Comparative proteomics reveals protein signatures shared between and unique to bona fide plant EVs and other plant-derived vesicles

Extracellular vesicles are membrane-bound particles that mediate intercellular communication by transporting bioactive molecules. In plants, extracellular vesicles are essential for defence responses, cell wall remodeling, and interkingdom interactions, holding significant promise in agriculture, biotechnology, and nanomedicine. However, the characterization of plant extracellular vesicles, including their nomenclature and biological function, remains challenging. Nondestructive isolation methods typically yield more bona fide extracellular vesicles (genuine EVs or gEVs), while destructive approaches often result in a heterogeneous mixture of intracellular, extracellular, and artificial vesicles, collectively termed plant-derived vesicles, along with co-purifying contaminants released from disrupted cells. In this context, the identification and characterization of conserved proteins associated with extracellular vesicles, and the distinction of potential nonvesicular contaminants, are needed to provide critical insights into their biological roles and the functional significance of extracellular vesicles.

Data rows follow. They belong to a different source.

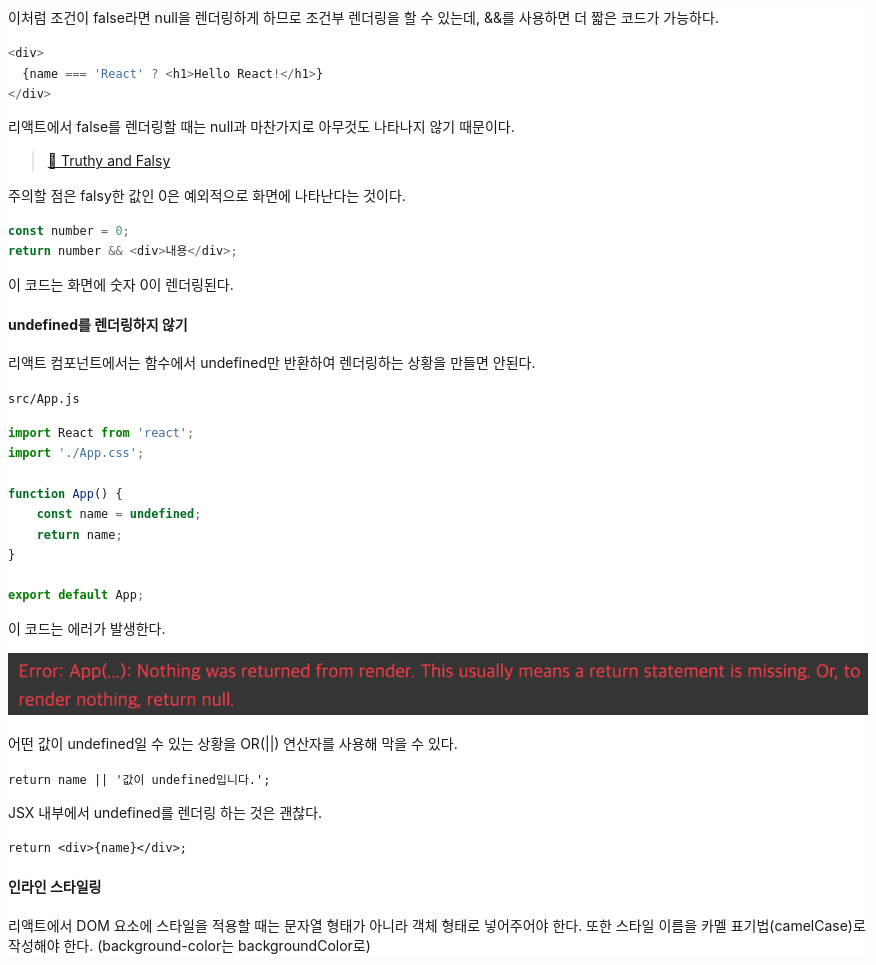 이처럼 조건이 false라면 null을 렌더링하게 하므로 조건부 렌더링을 할 수 있는데, &&를 사용하면 더 짧은 코드가 가능하다.

```javascript
<div>
  {name === 'React' ? <h1>Hello React!</h1>}
</div>
```

리액트에서 false를 렌더링할 때는 null과 마찬가지로 아무것도 나타나지 않기 때문이다.

> [🔗 Truthy and Falsy](https://learnjs.vlpt.us/useful/02-truthy-and-falsy.html)

주의할 점은 falsy한 값인 0은 예외적으로 화면에 나타난다는 것이다.

```javascript
const number = 0;
return number && <div>내용</div>;
```

이 코드는 화면에 숫자 0이 렌더링된다.

#### undefined를 렌더링하지 않기

리액트 컴포넌트에서는 함수에서 undefined만 반환하여 렌더링하는 상황을 만들면 안된다.

`src/App.js`

```javascript
import React from 'react';
import './App.css';

function App() {
	const name = undefined;
	return name;
}

export default App;
```

이 코드는 에러가 발생한다.

![react-technique-2-jsx-image-5](./images/react-technique-2-jsx-image-5.png)

어떤 값이 undefined일 수 있는 상황을 OR(||) 연산자를 사용해 막을 수 있다.

`return name || '값이 undefined입니다.';`

JSX 내부에서 undefined를 렌더링 하는 것은 괜찮다.

`return <div>{name}</div>;`

#### 인라인 스타일링

리액트에서 DOM 요소에 스타일을 적용할 때는 문자열 형태가 아니라 객체 형태로 넣어주어야 한다. 또한 스타일 이름을 카멜 표기법(camelCase)로 작성해야 한다. (background-color는 backgroundColor로)

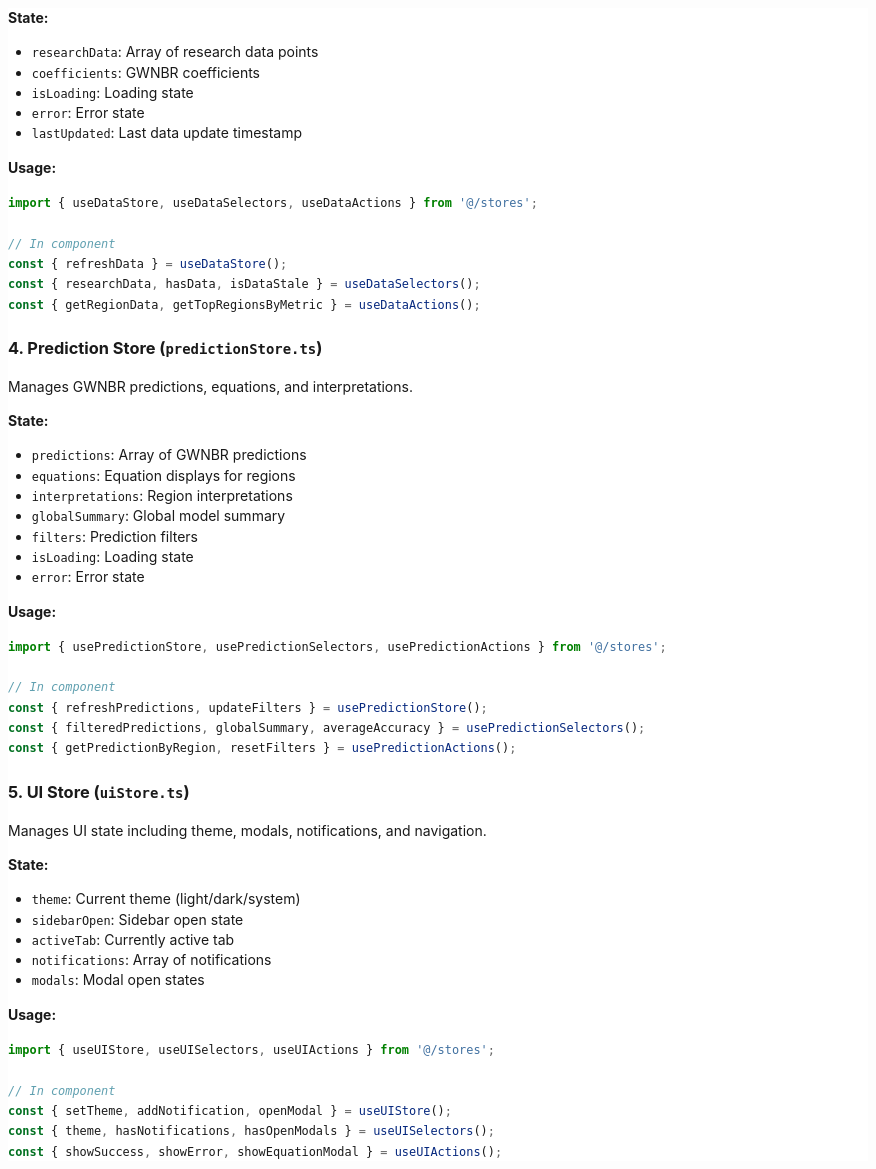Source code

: **State:**
- `researchData`: Array of research data points
- `coefficients`: GWNBR coefficients
- `isLoading`: Loading state
- `error`: Error state
- `lastUpdated`: Last data update timestamp

**Usage:**
```typescript
import { useDataStore, useDataSelectors, useDataActions } from '@/stores';

// In component
const { refreshData } = useDataStore();
const { researchData, hasData, isDataStale } = useDataSelectors();
const { getRegionData, getTopRegionsByMetric } = useDataActions();
```

### 4. Prediction Store (`predictionStore.ts`)
Manages GWNBR predictions, equations, and interpretations.

**State:**
- `predictions`: Array of GWNBR predictions
- `equations`: Equation displays for regions
- `interpretations`: Region interpretations
- `globalSummary`: Global model summary
- `filters`: Prediction filters
- `isLoading`: Loading state
- `error`: Error state

**Usage:**
```typescript
import { usePredictionStore, usePredictionSelectors, usePredictionActions } from '@/stores';

// In component
const { refreshPredictions, updateFilters } = usePredictionStore();
const { filteredPredictions, globalSummary, averageAccuracy } = usePredictionSelectors();
const { getPredictionByRegion, resetFilters } = usePredictionActions();
```

### 5. UI Store (`uiStore.ts`)
Manages UI state including theme, modals, notifications, and navigation.

**State:**
- `theme`: Current theme (light/dark/system)
- `sidebarOpen`: Sidebar open state
- `activeTab`: Currently active tab
- `notifications`: Array of notifications
- `modals`: Modal open states

**Usage:**
```typescript
import { useUIStore, useUISelectors, useUIActions } from '@/stores';

// In component
const { setTheme, addNotification, openModal } = useUIStore();
const { theme, hasNotifications, hasOpenModals } = useUISelectors();
const { showSuccess, showError, showEquationModal } = useUIActions();
```
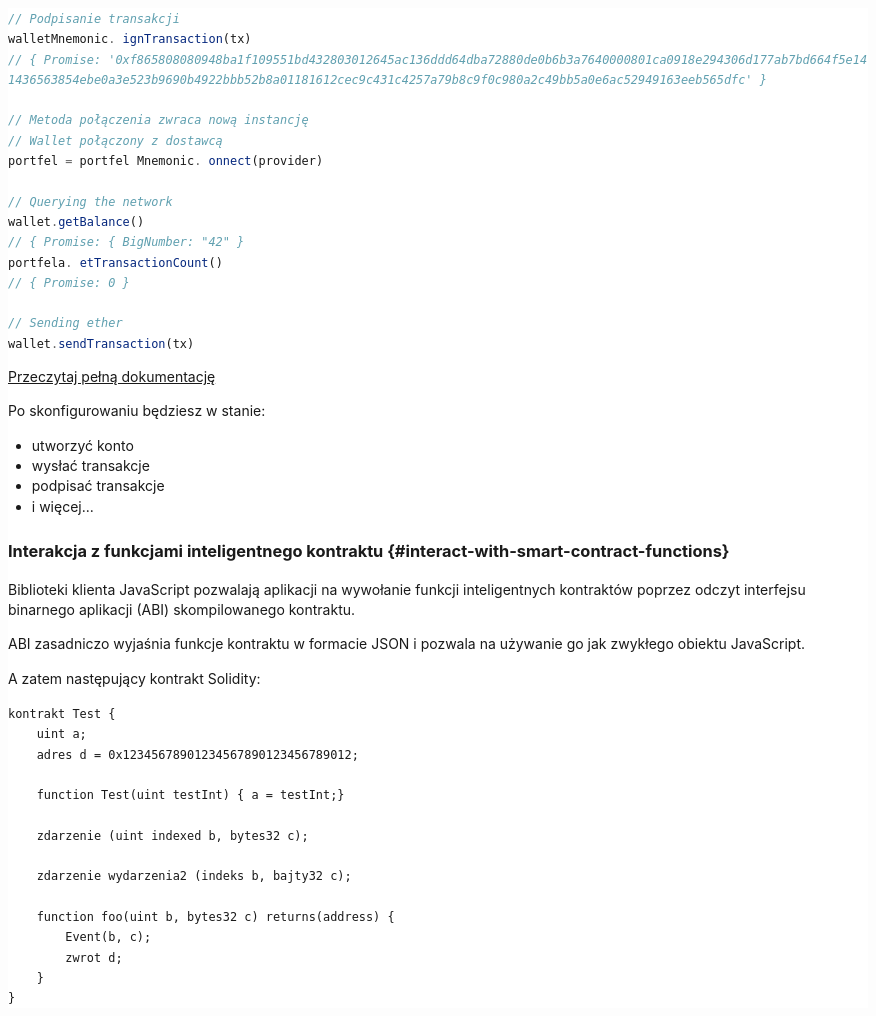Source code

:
 ```js
// Podpisanie transakcji
walletMnemonic. ignTransaction(tx)
// { Promise: '0xf865808080948ba1f109551bd432803012645ac136ddd64dba72880de0b6b3a7640000801ca0918e294306d177ab7bd664f5e141436563854ebe0a3e523b9690b4922bbb52b8a01181612cec9c431c4257a79b8c9f0c980a2c49bb5a0e6ac52949163eeb565dfc' }

// Metoda połączenia zwraca nową instancję
// Wallet połączony z dostawcą
portfel = portfel Mnemonic. onnect(provider)

// Querying the network
wallet.getBalance()
// { Promise: { BigNumber: "42" }
portfela. etTransactionCount()
// { Promise: 0 }

// Sending ether
wallet.sendTransaction(tx)
```

[Przeczytaj pełną dokumentację](https://docs.ethers.io/v5/api/signer/#Wallet)

Po skonfigurowaniu będziesz w stanie:

- utworzyć konto
- wysłać transakcje
- podpisać transakcje
- i więcej...

### Interakcja z funkcjami inteligentnego kontraktu {#interact-with-smart-contract-functions}

Biblioteki klienta JavaScript pozwalają aplikacji na wywołanie funkcji inteligentnych kontraktów poprzez odczyt interfejsu binarnego aplikacji (ABI) skompilowanego kontraktu.

ABI zasadniczo wyjaśnia funkcje kontraktu w formacie JSON i pozwala na używanie go jak zwykłego obiektu JavaScript.

A zatem następujący kontrakt Solidity:

```solidity
kontrakt Test {
    uint a;
    adres d = 0x12345678901234567890123456789012;

    function Test(uint testInt) { a = testInt;}

    zdarzenie (uint indexed b, bytes32 c);

    zdarzenie wydarzenia2 (indeks b, bajty32 c);

    function foo(uint b, bytes32 c) returns(address) {
        Event(b, c);
        zwrot d;
    }
}
```
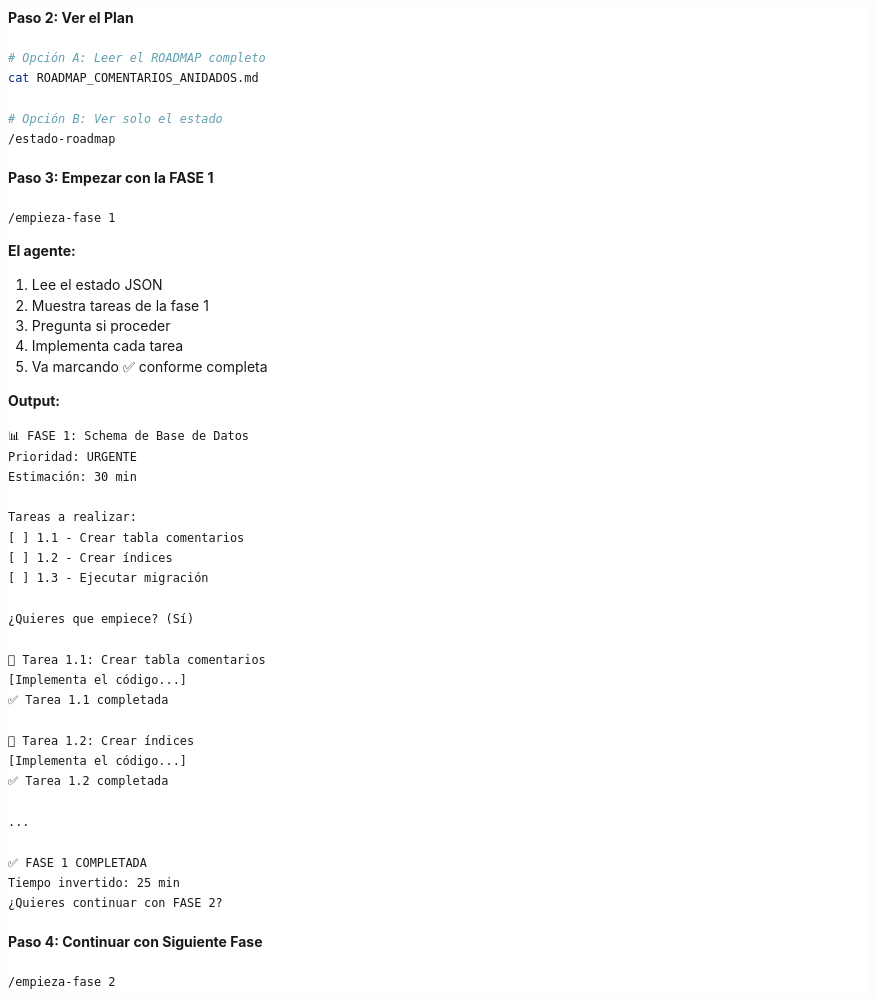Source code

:#### Paso 2: Ver el Plan

```bash
# Opción A: Leer el ROADMAP completo
cat ROADMAP_COMENTARIOS_ANIDADOS.md

# Opción B: Ver solo el estado
/estado-roadmap
```

#### Paso 3: Empezar con la FASE 1

```bash
/empieza-fase 1
```

**El agente:**
1. Lee el estado JSON
2. Muestra tareas de la fase 1
3. Pregunta si proceder
4. Implementa cada tarea
5. Va marcando ✅ conforme completa

**Output:**
```
📊 FASE 1: Schema de Base de Datos
Prioridad: URGENTE
Estimación: 30 min

Tareas a realizar:
[ ] 1.1 - Crear tabla comentarios
[ ] 1.2 - Crear índices
[ ] 1.3 - Ejecutar migración

¿Quieres que empiece? (Sí)

🔨 Tarea 1.1: Crear tabla comentarios
[Implementa el código...]
✅ Tarea 1.1 completada

🔨 Tarea 1.2: Crear índices
[Implementa el código...]
✅ Tarea 1.2 completada

...

✅ FASE 1 COMPLETADA
Tiempo invertido: 25 min
¿Quieres continuar con FASE 2?
```

#### Paso 4: Continuar con Siguiente Fase

```bash
/empieza-fase 2
```
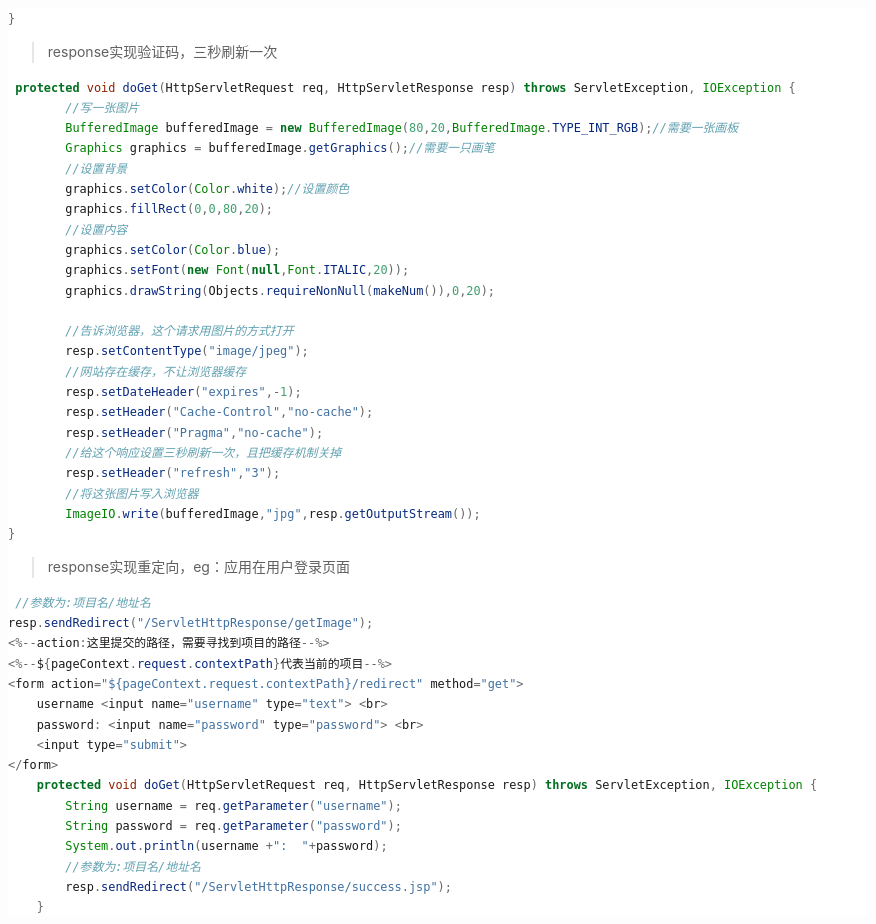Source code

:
 ```java
}
```

> response实现验证码，三秒刷新一次

```java
 protected void doGet(HttpServletRequest req, HttpServletResponse resp) throws ServletException, IOException {
        //写一张图片
        BufferedImage bufferedImage = new BufferedImage(80,20,BufferedImage.TYPE_INT_RGB);//需要一张画板
        Graphics graphics = bufferedImage.getGraphics();//需要一只画笔
        //设置背景
        graphics.setColor(Color.white);//设置颜色
        graphics.fillRect(0,0,80,20);
        //设置内容
        graphics.setColor(Color.blue);
        graphics.setFont(new Font(null,Font.ITALIC,20));
        graphics.drawString(Objects.requireNonNull(makeNum()),0,20);

        //告诉浏览器，这个请求用图片的方式打开
        resp.setContentType("image/jpeg");
        //网站存在缓存，不让浏览器缓存
        resp.setDateHeader("expires",-1);
        resp.setHeader("Cache-Control","no-cache");
        resp.setHeader("Pragma","no-cache");
        //给这个响应设置三秒刷新一次，且把缓存机制关掉
        resp.setHeader("refresh","3");
        //将这张图片写入浏览器
        ImageIO.write(bufferedImage,"jpg",resp.getOutputStream());
}
```

> response实现重定向，eg：应用在用户登录页面

```java
 //参数为:项目名/地址名
resp.sendRedirect("/ServletHttpResponse/getImage");
<%--action:这里提交的路径，需要寻找到项目的路径--%>
<%--${pageContext.request.contextPath}代表当前的项目--%>
<form action="${pageContext.request.contextPath}/redirect" method="get">
    username <input name="username" type="text"> <br>
    password: <input name="password" type="password"> <br>
    <input type="submit">
</form>
    protected void doGet(HttpServletRequest req, HttpServletResponse resp) throws ServletException, IOException {
        String username = req.getParameter("username");
        String password = req.getParameter("password");
        System.out.println(username +":  "+password);
        //参数为:项目名/地址名
        resp.sendRedirect("/ServletHttpResponse/success.jsp");
    }
```
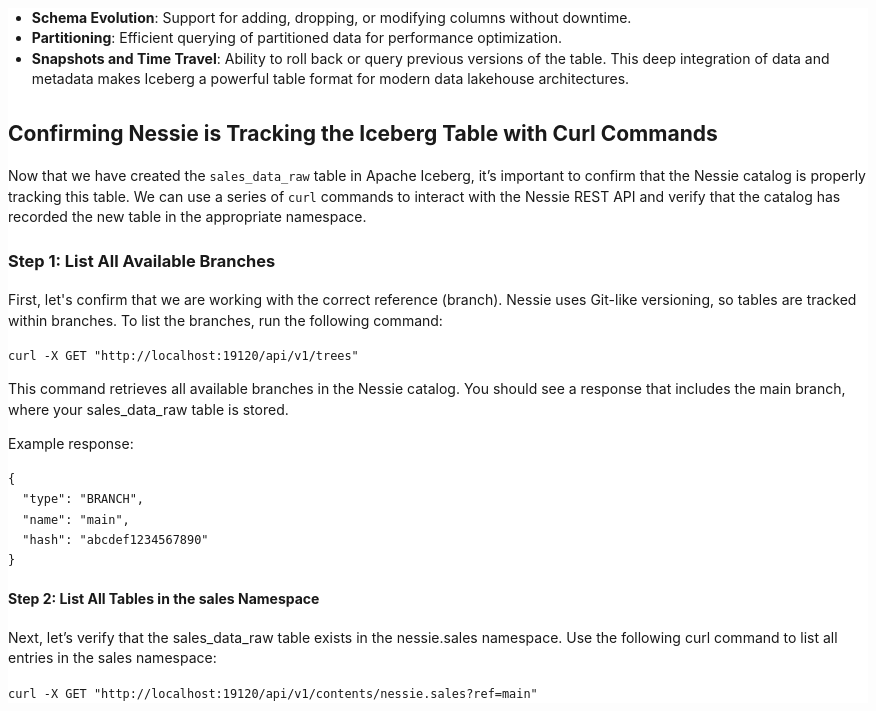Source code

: *   **Schema Evolution**: Support for adding, dropping, or modifying columns without downtime.
*   **Partitioning**: Efficient querying of partitioned data for performance optimization.
*   **Snapshots and Time Travel**: Ability to roll back or query previous versions of the table. This deep integration of data and metadata makes Iceberg a powerful table format for modern data lakehouse architectures.

[](https://dev.to/alexmercedcoder/hands-on-with-apache-iceberg-on-your-laptop-deep-dive-with-apache-spark-nessie-minio-dremio-polars-and-seaborn-2hgk#confirming-nessie-is-tracking-the-iceberg-table-with-curl-commands)Confirming Nessie is Tracking the Iceberg Table with Curl Commands
-------------------------------------------------------------------------------------------------------------------------------------------------------------------------------------------------------------------------------------------------------------------------------------------

Now that we have created the `sales_data_raw` table in Apache Iceberg, it’s important to confirm that the Nessie catalog is properly tracking this table. We can use a series of `curl` commands to interact with the Nessie REST API and verify that the catalog has recorded the new table in the appropriate namespace.

### [](https://dev.to/alexmercedcoder/hands-on-with-apache-iceberg-on-your-laptop-deep-dive-with-apache-spark-nessie-minio-dremio-polars-and-seaborn-2hgk#step-1-list-all-available-branches)Step 1: List All Available Branches

First, let's confirm that we are working with the correct reference (branch). Nessie uses Git-like versioning, so tables are tracked within branches. To list the branches, run the following command:

```
curl -X GET "http://localhost:19120/api/v1/trees"

```


This command retrieves all available branches in the Nessie catalog. You should see a response that includes the main branch, where your sales\_data\_raw table is stored.

Example response:

```
{
  "type": "BRANCH",
  "name": "main",
  "hash": "abcdef1234567890"
}

```


#### [](https://dev.to/alexmercedcoder/hands-on-with-apache-iceberg-on-your-laptop-deep-dive-with-apache-spark-nessie-minio-dremio-polars-and-seaborn-2hgk#step-2-list-all-tables-in-the-sales-namespace)Step 2: List All Tables in the sales Namespace

Next, let’s verify that the sales\_data\_raw table exists in the nessie.sales namespace. Use the following curl command to list all entries in the sales namespace:

```
curl -X GET "http://localhost:19120/api/v1/contents/nessie.sales?ref=main"

```
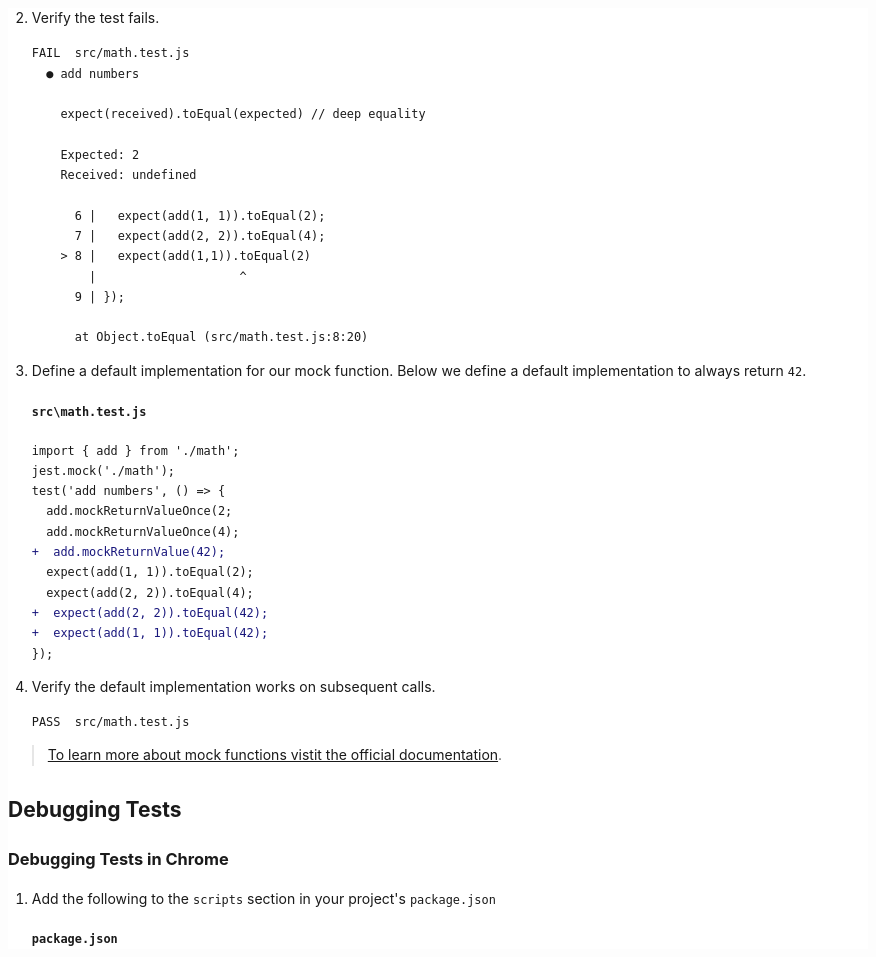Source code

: 2. Verify the test fails.

   ```shell
   FAIL  src/math.test.js
     ● add numbers

       expect(received).toEqual(expected) // deep equality

       Expected: 2
       Received: undefined

         6 |   expect(add(1, 1)).toEqual(2);
         7 |   expect(add(2, 2)).toEqual(4);
       > 8 |   expect(add(1,1)).toEqual(2)
           |                    ^
         9 | });

         at Object.toEqual (src/math.test.js:8:20)
   ```

3. Define a default implementation for our mock function. Below we define a default implementation to always return `42`.

   #### `src\math.test.js`

   ```diff
   import { add } from './math';
   jest.mock('./math');
   test('add numbers', () => {
     add.mockReturnValueOnce(2;
     add.mockReturnValueOnce(4);
   +  add.mockReturnValue(42);
     expect(add(1, 1)).toEqual(2);
     expect(add(2, 2)).toEqual(4);
   +  expect(add(2, 2)).toEqual(42);
   +  expect(add(1, 1)).toEqual(42);
   });
   ```

4. Verify the default implementation works on subsequent calls.

   ```shell
   PASS  src/math.test.js
   ```

> [To learn more about mock functions vistit the official documentation](https://jestjs.io/docs/en/mock-functions).

## Debugging Tests

### Debugging Tests in Chrome

1. Add the following to the `scripts` section in your project's `package.json`

   #### `package.json`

Herein, we conducted an in silico comparative analysis using previously published proteomic datasets from gEVs and plant-derived vesicles. Using phylogenetic orthology inference and protein domain analysis, we identified conserved and distinct molecular features differentiating gEVs from plant-derived vesicles, alongside proteins likely co-purified as contaminants. Signal peptide prediction, transmembrane domain, and motif analyses were performed to uncover specific traits of genuine EV and plant-derived vesicle protein cargo. Our findings reveal substantial variability among plant-derived vesicles and identify evolutionarily conserved functions and molecular features specifically associated with genuine extracellular vesicles. Furthermore, our analyses shed light on potential secretion pathways of different classes of extracellular vesicle-associated proteins, as well as on their transport modes, likely distinguishing between luminal and membrane-associated cargo. Collectively, these results pave the way for a more comprehensive understanding of plant extracellular vesicle biology.